The Delmore Brothers
Alton Delmore (Dec. 25, 1908-June 8, 1964)
Rabon Delmore (Dec. 3, 1910-Dec. 4, 1952)
1989 Inductees (Lifework Award)

The Delmore Brothers were two of the top harmonizers of early country music, drawing musical influences from both the gospel and Appalachian folk traditions. Alton Delmore and his younger brother Rabon were also skilled songwriters, penning literally hundreds of classic country songs that have stood the test of time.

Perhaps most importantly, however, the Delmores were among the very few early traditional country acts to change with the times. In fact, they were often in the musical vanguard in terms of pioneering some of that progress. Their recordings from the latter half of the 1940s blended traditional country with bluesy riffs and boogie-woogie beats. In this respect, the Delmore Brothers established a musical foundation for rockabilly and early rock ’n’ roll, rating among some of rock’s most significant white progenitors.

The Delmores were born into poverty as the sons of tenant farmers in Elkmont. Performing on guitar and vocals from early childhood, they were playing as a pair by the time Rabon was turned ten. Alton would write most of the duo’ original material, although Rabon was an equally competent writer. In the early 1930s, the duo was confident enough to enter professional music, auditioning for Columbia Records in 1931 and trying out for Nashville radio station WSM the following year.

The brothers recorded often while performing live on a number of radio stations throughout the 1930s. They gained their greatest early fame, however, from their long-running tenure with the Grand Ole Opry from 1932 through 1938. Their music emphasized soft, beautiful harmonies, accomplished guitar picking and compelling original compositions. In an unusual approach for that time (or any other), the Delmores would switch high and low harmony parts from song to song (or even within the same song), although Alton would usually sing lead. Whether performing their own songs, traditional tunes or gospel numbers, the Delmores brought a bluesy feeling to both their vocals and their instrumentation. In addition, their down-to-earth lyrical concerns – which address themes of commonplace struggles and lost love with grace and good-natured humor – rarely resorted to the maudlin or overwrought.

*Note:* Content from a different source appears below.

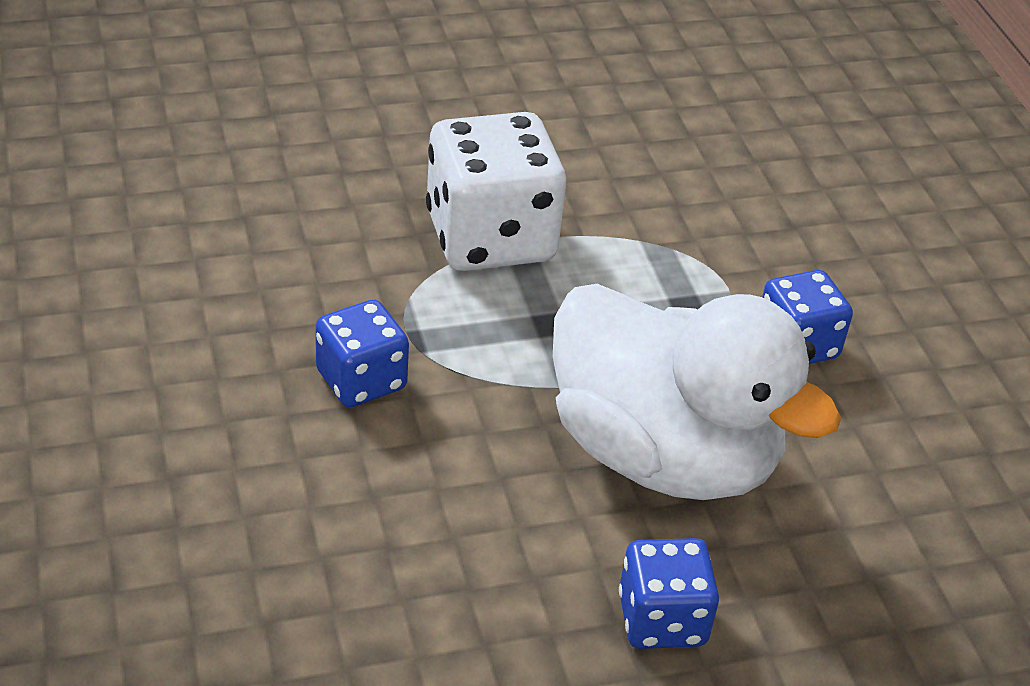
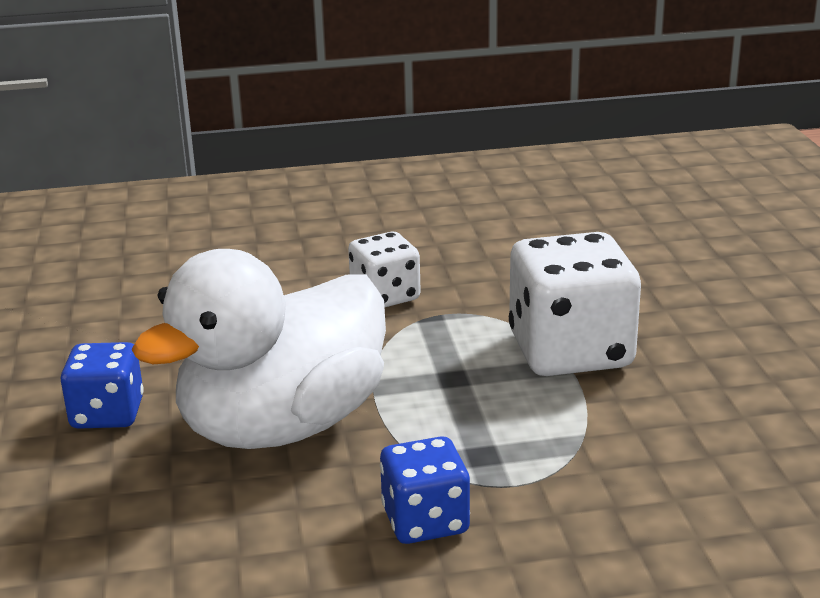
camera: 100 degrees right, 15 degrees down
(361, 380) = (385, 296): blue dice -> white dice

In 1944, the Delmores signed with King Records, inaugurating an era which found them delving into more modern and innovative forms of country. Although their first sides for the label adhered to a fairly strict traditional mold, by 1946 they had expanded their acoustic two-piece arrangements into full-band backup, featuring bass, mandolin, steel guitar, fiddle, harmonica and additional guitars. Some of those additional guitars were supplied by up-and-coming country artist Merle Travis, who credited Alton Delmore as a key influence.

Perhaps the most vital musician on those sides was Wayne Raney, who played a “choke” style of harmonica – a style heavily influenced by the blues. The Delmores also leaned increasingly toward uptempo material that reflected the upsurge in Western swing and boogie-woogie. By the end of 1947, they had added electric guitar and drums to their sound. Raney (who also sang) in effect acted as a third member of the Delmores in the late ’40s and early ’50s, when they plunged full-tilt into that sound with “Hillbilly Boogie,” “Steamboat Bill Boogie,” “Barnyard Boogie,” “Mobile Boogie,” “Freight Train Boogie,” even “Pan American Boogie.”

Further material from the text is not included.